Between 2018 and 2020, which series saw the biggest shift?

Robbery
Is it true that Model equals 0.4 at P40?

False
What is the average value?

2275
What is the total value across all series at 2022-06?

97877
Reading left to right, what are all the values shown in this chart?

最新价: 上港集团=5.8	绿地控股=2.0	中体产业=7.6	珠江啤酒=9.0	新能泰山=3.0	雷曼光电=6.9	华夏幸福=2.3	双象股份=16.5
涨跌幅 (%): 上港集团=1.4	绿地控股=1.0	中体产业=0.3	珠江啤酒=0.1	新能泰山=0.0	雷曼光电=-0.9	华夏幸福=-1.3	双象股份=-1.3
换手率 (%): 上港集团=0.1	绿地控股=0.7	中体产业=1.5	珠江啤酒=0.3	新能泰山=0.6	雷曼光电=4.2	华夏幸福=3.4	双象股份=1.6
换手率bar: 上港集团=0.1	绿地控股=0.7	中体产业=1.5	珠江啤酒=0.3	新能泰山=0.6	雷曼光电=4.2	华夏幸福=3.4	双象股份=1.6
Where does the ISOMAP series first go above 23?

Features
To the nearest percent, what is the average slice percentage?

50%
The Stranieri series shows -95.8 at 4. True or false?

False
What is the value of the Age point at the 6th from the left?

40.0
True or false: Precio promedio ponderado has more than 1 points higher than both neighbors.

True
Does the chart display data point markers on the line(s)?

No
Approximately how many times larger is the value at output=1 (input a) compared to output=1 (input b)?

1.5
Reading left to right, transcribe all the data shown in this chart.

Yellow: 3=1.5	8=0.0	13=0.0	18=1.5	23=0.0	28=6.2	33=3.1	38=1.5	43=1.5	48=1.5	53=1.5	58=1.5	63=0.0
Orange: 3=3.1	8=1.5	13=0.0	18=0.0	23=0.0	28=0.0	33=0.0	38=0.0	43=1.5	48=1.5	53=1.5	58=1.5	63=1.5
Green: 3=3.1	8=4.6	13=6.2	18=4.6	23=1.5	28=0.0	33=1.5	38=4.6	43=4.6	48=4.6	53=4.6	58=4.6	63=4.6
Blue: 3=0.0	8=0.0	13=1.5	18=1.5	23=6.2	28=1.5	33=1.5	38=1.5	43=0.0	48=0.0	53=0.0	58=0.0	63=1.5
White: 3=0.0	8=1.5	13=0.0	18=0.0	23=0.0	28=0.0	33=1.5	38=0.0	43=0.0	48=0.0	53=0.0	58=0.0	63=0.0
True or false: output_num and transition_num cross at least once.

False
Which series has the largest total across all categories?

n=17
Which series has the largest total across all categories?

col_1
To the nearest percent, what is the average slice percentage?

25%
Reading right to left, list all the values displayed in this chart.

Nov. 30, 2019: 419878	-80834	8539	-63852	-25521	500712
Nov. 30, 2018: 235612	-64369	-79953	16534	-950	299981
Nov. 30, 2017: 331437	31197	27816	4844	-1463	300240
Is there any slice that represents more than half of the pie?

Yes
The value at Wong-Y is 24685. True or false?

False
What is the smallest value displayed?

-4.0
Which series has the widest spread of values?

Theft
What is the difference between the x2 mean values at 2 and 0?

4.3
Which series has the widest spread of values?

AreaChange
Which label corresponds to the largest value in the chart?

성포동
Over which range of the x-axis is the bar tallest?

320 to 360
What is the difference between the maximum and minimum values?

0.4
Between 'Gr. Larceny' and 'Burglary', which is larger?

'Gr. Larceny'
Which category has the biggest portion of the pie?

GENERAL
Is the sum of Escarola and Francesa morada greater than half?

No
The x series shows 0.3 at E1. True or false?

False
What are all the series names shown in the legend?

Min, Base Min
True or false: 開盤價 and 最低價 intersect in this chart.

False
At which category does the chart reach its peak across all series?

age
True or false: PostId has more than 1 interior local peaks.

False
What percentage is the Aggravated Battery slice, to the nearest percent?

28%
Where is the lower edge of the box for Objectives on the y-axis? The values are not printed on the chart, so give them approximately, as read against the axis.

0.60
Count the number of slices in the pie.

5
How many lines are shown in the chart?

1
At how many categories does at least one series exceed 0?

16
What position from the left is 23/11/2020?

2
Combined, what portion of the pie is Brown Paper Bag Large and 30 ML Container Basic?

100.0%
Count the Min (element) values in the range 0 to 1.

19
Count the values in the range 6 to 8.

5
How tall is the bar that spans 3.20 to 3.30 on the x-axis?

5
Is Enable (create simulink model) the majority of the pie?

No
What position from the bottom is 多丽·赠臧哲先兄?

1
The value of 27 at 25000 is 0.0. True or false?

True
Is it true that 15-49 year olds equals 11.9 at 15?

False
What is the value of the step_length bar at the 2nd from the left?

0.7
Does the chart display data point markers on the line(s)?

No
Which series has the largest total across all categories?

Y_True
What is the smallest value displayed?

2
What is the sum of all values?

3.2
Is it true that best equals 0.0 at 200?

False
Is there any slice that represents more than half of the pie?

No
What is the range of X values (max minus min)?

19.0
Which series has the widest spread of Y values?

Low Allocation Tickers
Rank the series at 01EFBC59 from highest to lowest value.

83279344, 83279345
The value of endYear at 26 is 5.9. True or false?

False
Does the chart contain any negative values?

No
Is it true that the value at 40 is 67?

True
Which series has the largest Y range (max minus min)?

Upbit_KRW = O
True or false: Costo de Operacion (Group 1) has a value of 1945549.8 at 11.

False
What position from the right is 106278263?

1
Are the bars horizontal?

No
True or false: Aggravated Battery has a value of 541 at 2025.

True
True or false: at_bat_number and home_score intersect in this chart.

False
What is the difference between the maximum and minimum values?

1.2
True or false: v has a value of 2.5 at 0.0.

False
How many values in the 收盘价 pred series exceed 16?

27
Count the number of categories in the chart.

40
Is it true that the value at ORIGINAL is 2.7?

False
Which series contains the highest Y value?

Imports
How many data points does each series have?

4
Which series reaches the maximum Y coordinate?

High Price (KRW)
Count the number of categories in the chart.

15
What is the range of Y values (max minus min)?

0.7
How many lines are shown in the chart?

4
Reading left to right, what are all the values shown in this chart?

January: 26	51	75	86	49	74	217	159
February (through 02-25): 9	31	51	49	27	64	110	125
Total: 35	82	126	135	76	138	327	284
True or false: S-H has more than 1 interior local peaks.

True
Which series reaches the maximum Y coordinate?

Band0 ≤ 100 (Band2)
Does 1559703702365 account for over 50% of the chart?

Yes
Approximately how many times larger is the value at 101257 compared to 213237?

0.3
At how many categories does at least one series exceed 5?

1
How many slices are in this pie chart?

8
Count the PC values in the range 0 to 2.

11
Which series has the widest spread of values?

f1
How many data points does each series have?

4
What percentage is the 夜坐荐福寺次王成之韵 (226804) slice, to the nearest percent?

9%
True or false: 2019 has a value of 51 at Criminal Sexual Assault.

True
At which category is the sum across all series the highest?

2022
####
_Work required_
Please quote every one of the lines above word for word, from the first through the last.

_Result of the task_
Between 2018 and 2020, which series saw the biggest shift?

Robbery
Is it true that Model equals 0.4 at P40?

False
What is the average value?

2275
What is the total value across all series at 2022-06?

97877
Reading left to right, what are all the values shown in this chart?

最新价: 上港集团=5.8	绿地控股=2.0	中体产业=7.6	珠江啤酒=9.0	新能泰山=3.0	雷曼光电=6.9	华夏幸福=2.3	双象股份=16.5
涨跌幅 (%): 上港集团=1.4	绿地控股=1.0	中体产业=0.3	珠江啤酒=0.1	新能泰山=0.0	雷曼光电=-0.9	华夏幸福=-1.3	双象股份=-1.3
换手率 (%): 上港集团=0.1	绿地控股=0.7	中体产业=1.5	珠江啤酒=0.3	新能泰山=0.6	雷曼光电=4.2	华夏幸福=3.4	双象股份=1.6
换手率bar: 上港集团=0.1	绿地控股=0.7	中体产业=1.5	珠江啤酒=0.3	新能泰山=0.6	雷曼光电=4.2	华夏幸福=3.4	双象股份=1.6
Where does the ISOMAP series first go above 23?

Features
To the nearest percent, what is the average slice percentage?

50%
The Stranieri series shows -95.8 at 4. True or false?

False
What is the value of the Age point at the 6th from the left?

40.0
True or false: Precio promedio ponderado has more than 1 points higher than both neighbors.

True
Does the chart display data point markers on the line(s)?

No
Approximately how many times larger is the value at output=1 (input a) compared to output=1 (input b)?

1.5
Reading left to right, transcribe all the data shown in this chart.

Yellow: 3=1.5	8=0.0	13=0.0	18=1.5	23=0.0	28=6.2	33=3.1	38=1.5	43=1.5	48=1.5	53=1.5	58=1.5	63=0.0
Orange: 3=3.1	8=1.5	13=0.0	18=0.0	23=0.0	28=0.0	33=0.0	38=0.0	43=1.5	48=1.5	53=1.5	58=1.5	63=1.5
Green: 3=3.1	8=4.6	13=6.2	18=4.6	23=1.5	28=0.0	33=1.5	38=4.6	43=4.6	48=4.6	53=4.6	58=4.6	63=4.6
Blue: 3=0.0	8=0.0	13=1.5	18=1.5	23=6.2	28=1.5	33=1.5	38=1.5	43=0.0	48=0.0	53=0.0	58=0.0	63=1.5
White: 3=0.0	8=1.5	13=0.0	18=0.0	23=0.0	28=0.0	33=1.5	38=0.0	43=0.0	48=0.0	53=0.0	58=0.0	63=0.0
True or false: output_num and transition_num cross at least once.

False
Which series has the largest total across all categories?

n=17
Which series has the largest total across all categories?

col_1
To the nearest percent, what is the average slice percentage?

25%
Reading right to left, list all the values displayed in this chart.

Nov. 30, 2019: 419878	-80834	8539	-63852	-25521	500712
Nov. 30, 2018: 235612	-64369	-79953	16534	-950	299981
Nov. 30, 2017: 331437	31197	27816	4844	-1463	300240
Is there any slice that represents more than half of the pie?

Yes
The value at Wong-Y is 24685. True or false?

False
What is the smallest value displayed?

-4.0
Which series has the widest spread of values?

Theft
What is the difference between the x2 mean values at 2 and 0?

4.3
Which series has the widest spread of values?

AreaChange
Which label corresponds to the largest value in the chart?

성포동
Over which range of the x-axis is the bar tallest?

320 to 360
What is the difference between the maximum and minimum values?

0.4
Between 'Gr. Larceny' and 'Burglary', which is larger?

'Gr. Larceny'
Which category has the biggest portion of the pie?

GENERAL
Is the sum of Escarola and Francesa morada greater than half?

No
The x series shows 0.3 at E1. True or false?

False
What are all the series names shown in the legend?

Min, Base Min
True or false: 開盤價 and 最低價 intersect in this chart.

False
At which category does the chart reach its peak across all series?

age
True or false: PostId has more than 1 interior local peaks.

False
What percentage is the Aggravated Battery slice, to the nearest percent?

28%
Where is the lower edge of the box for Objectives on the y-axis? The values are not printed on the chart, so give them approximately, as read against the axis.

0.60
Count the number of slices in the pie.

5
How many lines are shown in the chart?

1
At how many categories does at least one series exceed 0?

16
What position from the left is 23/11/2020?

2
Combined, what portion of the pie is Brown Paper Bag Large and 30 ML Container Basic?

100.0%
Count the Min (element) values in the range 0 to 1.

19
Count the values in the range 6 to 8.

5
How tall is the bar that spans 3.20 to 3.30 on the x-axis?

5
Is Enable (create simulink model) the majority of the pie?

No
What position from the bottom is 多丽·赠臧哲先兄?

1
The value of 27 at 25000 is 0.0. True or false?

True
Is it true that 15-49 year olds equals 11.9 at 15?

False
What is the value of the step_length bar at the 2nd from the left?

0.7
Does the chart display data point markers on the line(s)?

No
Which series has the largest total across all categories?

Y_True
What is the smallest value displayed?

2
What is the sum of all values?

3.2
Is it true that best equals 0.0 at 200?

False
Is there any slice that represents more than half of the pie?

No
What is the range of X values (max minus min)?

19.0
Which series has the widest spread of Y values?

Low Allocation Tickers
Rank the series at 01EFBC59 from highest to lowest value.

83279344, 83279345
The value of endYear at 26 is 5.9. True or false?

False
Does the chart contain any negative values?

No
Is it true that the value at 40 is 67?

True
Which series has the largest Y range (max minus min)?

Upbit_KRW = O
True or false: Costo de Operacion (Group 1) has a value of 1945549.8 at 11.

False
What position from the right is 106278263?

1
Are the bars horizontal?

No
True or false: Aggravated Battery has a value of 541 at 2025.

True
True or false: at_bat_number and home_score intersect in this chart.

False
What is the difference between the maximum and minimum values?

1.2
True or false: v has a value of 2.5 at 0.0.

False
How many values in the 收盘价 pred series exceed 16?

27
Count the number of categories in the chart.

40
Is it true that the value at ORIGINAL is 2.7?

False
Which series contains the highest Y value?

Imports
How many data points does each series have?

4
Which series reaches the maximum Y coordinate?

High Price (KRW)
Count the number of categories in the chart.

15
What is the range of Y values (max minus min)?

0.7
How many lines are shown in the chart?

4
Reading left to right, what are all the values shown in this chart?

January: 26	51	75	86	49	74	217	159
February (through 02-25): 9	31	51	49	27	64	110	125
Total: 35	82	126	135	76	138	327	284
True or false: S-H has more than 1 interior local peaks.

True
Which series reaches the maximum Y coordinate?

Band0 ≤ 100 (Band2)
Does 1559703702365 account for over 50% of the chart?

Yes
Approximately how many times larger is the value at 101257 compared to 213237?

0.3
At how many categories does at least one series exceed 5?

1
How many slices are in this pie chart?

8
Count the PC values in the range 0 to 2.

11
Which series has the widest spread of values?

f1
How many data points does each series have?

4
What percentage is the 夜坐荐福寺次王成之韵 (226804) slice, to the nearest percent?

9%
True or false: 2019 has a value of 51 at Criminal Sexual Assault.

True
At which category is the sum across all series the highest?

2022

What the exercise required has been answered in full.